WHAT NEEDS TO BE DONE
The entries below are to be repeated exactly, with the pictures left out.

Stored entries
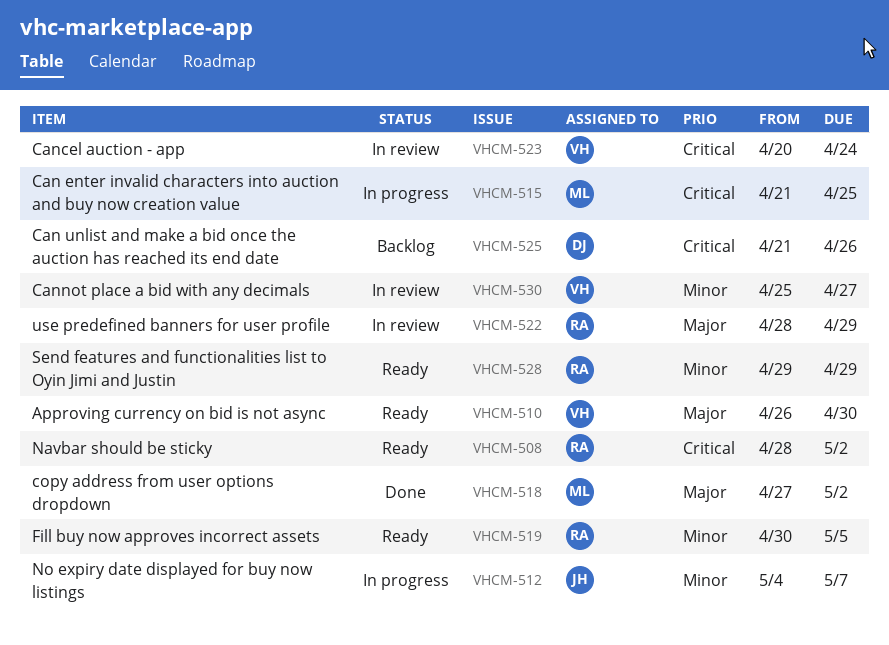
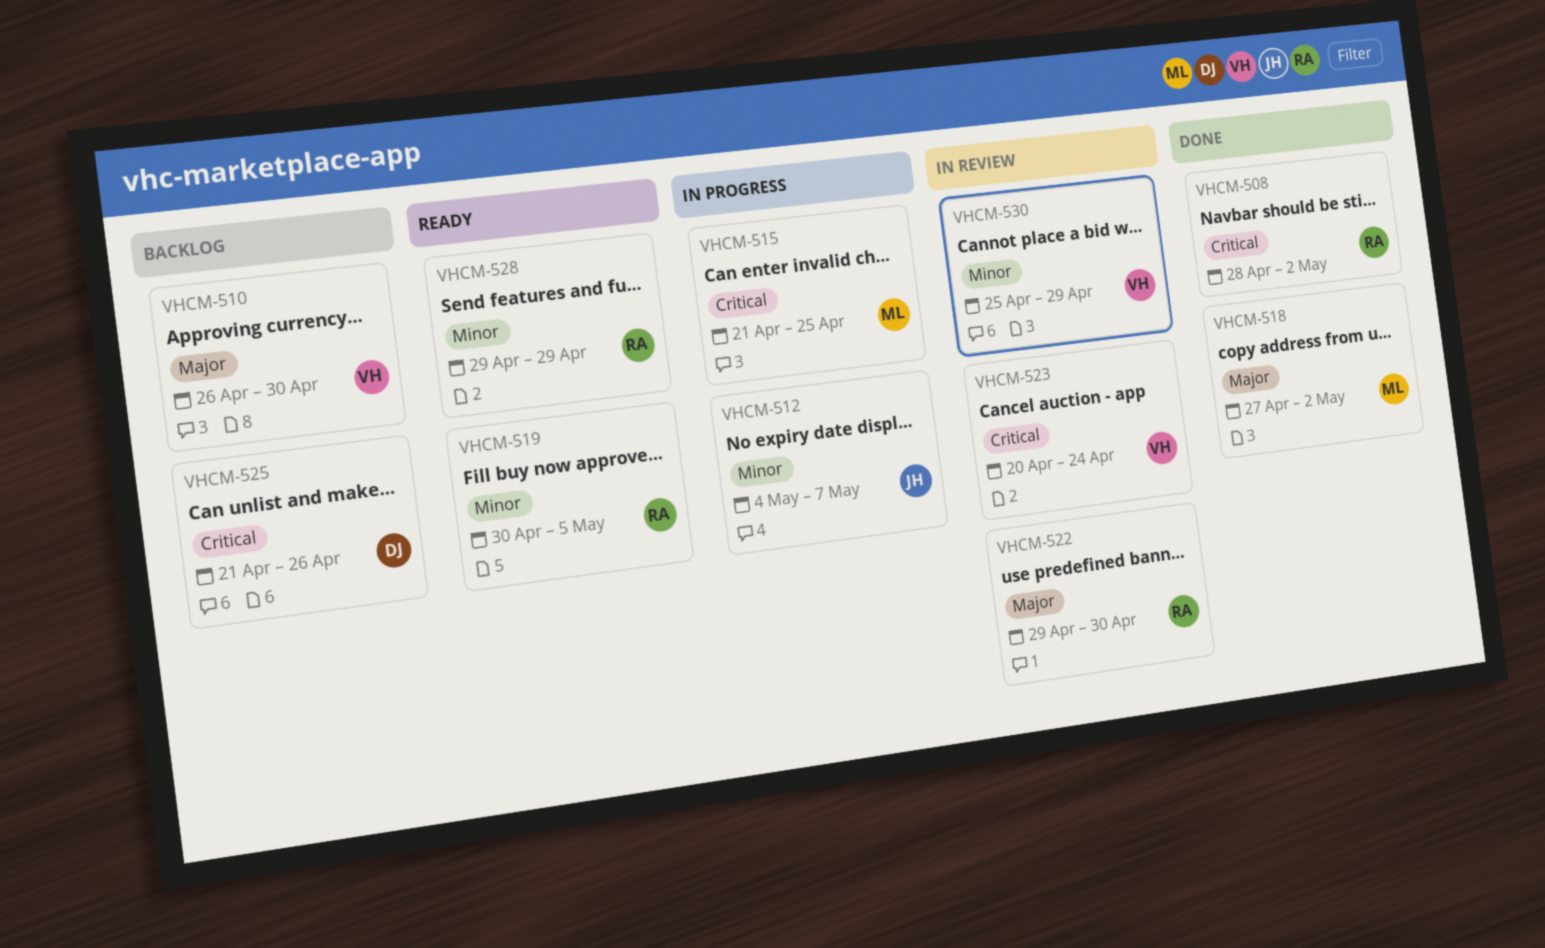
VHCM-508, status: Ready -> Done
VHCM-510, status: Ready -> Backlog
VHCM-522, start: Apr 28 -> Apr 29
VHCM-522, due: Apr 29 -> Apr 30
VHCM-530, due: Apr 27 -> Apr 29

EXPECTED ANSWER
VHCM-508, status: Ready -> Done
VHCM-510, status: Ready -> Backlog
VHCM-522, start: Apr 28 -> Apr 29
VHCM-522, due: Apr 29 -> Apr 30
VHCM-530, due: Apr 27 -> Apr 29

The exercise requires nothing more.